Security is another big concern about the computer code. The contents in blockchain cannot be hacked, but very serious mistakes can occur. What happened with the DAO is a grave warning.

The DAO was a decentralized, autonomous organization (hence the acronym DAO) that raised the equivalent of $160 million in the ether cryptocurrency to invest in projects related to the decentralized economy. It was all based on smart contracts, but the problem arose when a hacker found a mistake in the computer code and used it to keep part of the money. The promoters reacted by creating an ether split, therefore minimizing the theft. However, the hacker still managed to get away with approximately two million dollars.

How are smart contracts being used today?

The use of smart contracts is tied to cryptocurrencies: they cannot order payments to bank accounts in euros, dollars or pounds. But innovation is moving quickly, and private consortiums are already using private blockchains – with cryptocurrencies and smart contracts – to manage their business relations.

As for how traditional financial institutions are using these solutions, the Cap Gemini report points to many different benefits. For example, investment banks could reduce the time it takes to perform transactions by more than half, lowering operational costs and increasing demand and revenue. Meanwhile, customers would also benefit from lower car insurance premiums and lower mortgage costs. Smart contracts have tremendous potential, but greater standardization and widespread use of blockchain are still needed, concluded a 2015  BBVA Research report.

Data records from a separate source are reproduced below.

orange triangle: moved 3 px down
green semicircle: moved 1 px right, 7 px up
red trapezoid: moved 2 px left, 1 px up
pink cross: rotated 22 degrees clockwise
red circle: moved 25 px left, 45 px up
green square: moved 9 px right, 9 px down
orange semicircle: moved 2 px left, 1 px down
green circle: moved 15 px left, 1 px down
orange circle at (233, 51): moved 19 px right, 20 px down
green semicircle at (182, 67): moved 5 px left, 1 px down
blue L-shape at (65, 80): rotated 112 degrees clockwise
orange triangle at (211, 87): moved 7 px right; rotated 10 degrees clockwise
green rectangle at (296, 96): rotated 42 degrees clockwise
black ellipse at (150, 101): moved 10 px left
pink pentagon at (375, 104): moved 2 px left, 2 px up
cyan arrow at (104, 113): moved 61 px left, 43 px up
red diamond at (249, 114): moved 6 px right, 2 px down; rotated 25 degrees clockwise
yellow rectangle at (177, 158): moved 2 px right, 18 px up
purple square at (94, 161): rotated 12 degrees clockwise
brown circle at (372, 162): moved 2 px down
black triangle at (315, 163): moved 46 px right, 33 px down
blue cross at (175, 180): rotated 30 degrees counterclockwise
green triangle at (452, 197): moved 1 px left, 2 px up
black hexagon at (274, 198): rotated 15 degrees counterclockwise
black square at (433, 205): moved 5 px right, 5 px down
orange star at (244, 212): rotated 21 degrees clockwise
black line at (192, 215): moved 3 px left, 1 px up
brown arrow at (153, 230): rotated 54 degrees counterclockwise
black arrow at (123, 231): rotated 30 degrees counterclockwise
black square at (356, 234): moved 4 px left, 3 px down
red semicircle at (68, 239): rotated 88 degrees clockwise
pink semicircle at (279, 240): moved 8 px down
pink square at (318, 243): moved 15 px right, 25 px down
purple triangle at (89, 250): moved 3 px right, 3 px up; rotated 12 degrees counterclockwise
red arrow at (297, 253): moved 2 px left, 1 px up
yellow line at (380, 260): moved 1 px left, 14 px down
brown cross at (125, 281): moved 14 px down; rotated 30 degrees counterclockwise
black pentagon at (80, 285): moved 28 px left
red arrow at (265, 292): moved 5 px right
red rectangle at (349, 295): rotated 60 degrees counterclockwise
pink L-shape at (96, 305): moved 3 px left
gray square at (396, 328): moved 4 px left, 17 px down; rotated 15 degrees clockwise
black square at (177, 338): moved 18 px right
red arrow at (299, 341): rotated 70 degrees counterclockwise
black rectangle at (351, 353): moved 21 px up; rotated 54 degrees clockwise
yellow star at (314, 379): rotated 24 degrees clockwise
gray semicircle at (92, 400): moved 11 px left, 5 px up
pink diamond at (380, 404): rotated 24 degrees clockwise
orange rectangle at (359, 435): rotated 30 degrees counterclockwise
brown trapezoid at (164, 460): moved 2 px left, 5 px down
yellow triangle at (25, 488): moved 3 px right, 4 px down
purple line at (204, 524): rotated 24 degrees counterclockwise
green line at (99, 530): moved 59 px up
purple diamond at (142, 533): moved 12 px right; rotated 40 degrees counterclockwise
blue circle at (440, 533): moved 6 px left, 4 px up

BBVA is collaborating with R3 consortium in an initiative that aims to re-desing the trade finance infrastructure by building a smart contracts standard supported by a DLT technology. 

What are the blockchain oracles?

Smart contracts could be used, among other things, to guarantee compliance with the contract for the purchase or rental of a home. In these cases, the contract would execute the instructions previously established by the parties. For example, in the event of non-payment of a certain amount on the chosen monthly payment date, the property contract could be terminated. But how do smart contracts know whether the rent has been paid? Or, when using a smart contract to manage a bet, how do you know which team has won a football match? This is where oracles come into play, computer tools that allow updating the smart contract’s status by adding external information.

Oracles are essential for smart contracts to trigger scheduled orders when a specific situation in the real world takes place. This external information can be of many types, be it the value of a specific currency, the execution of a payment, a change in price or the increase in temperature.

The development of these software is advancing swiftly. Projects like Orisi and Oraclize are creating systems that collect all the information from different suppliers and determine the most reliable data based on what the majority indicates. This way, this part of the process is also decentralised to prevent having to use a third party to validate that the information is accurate and real.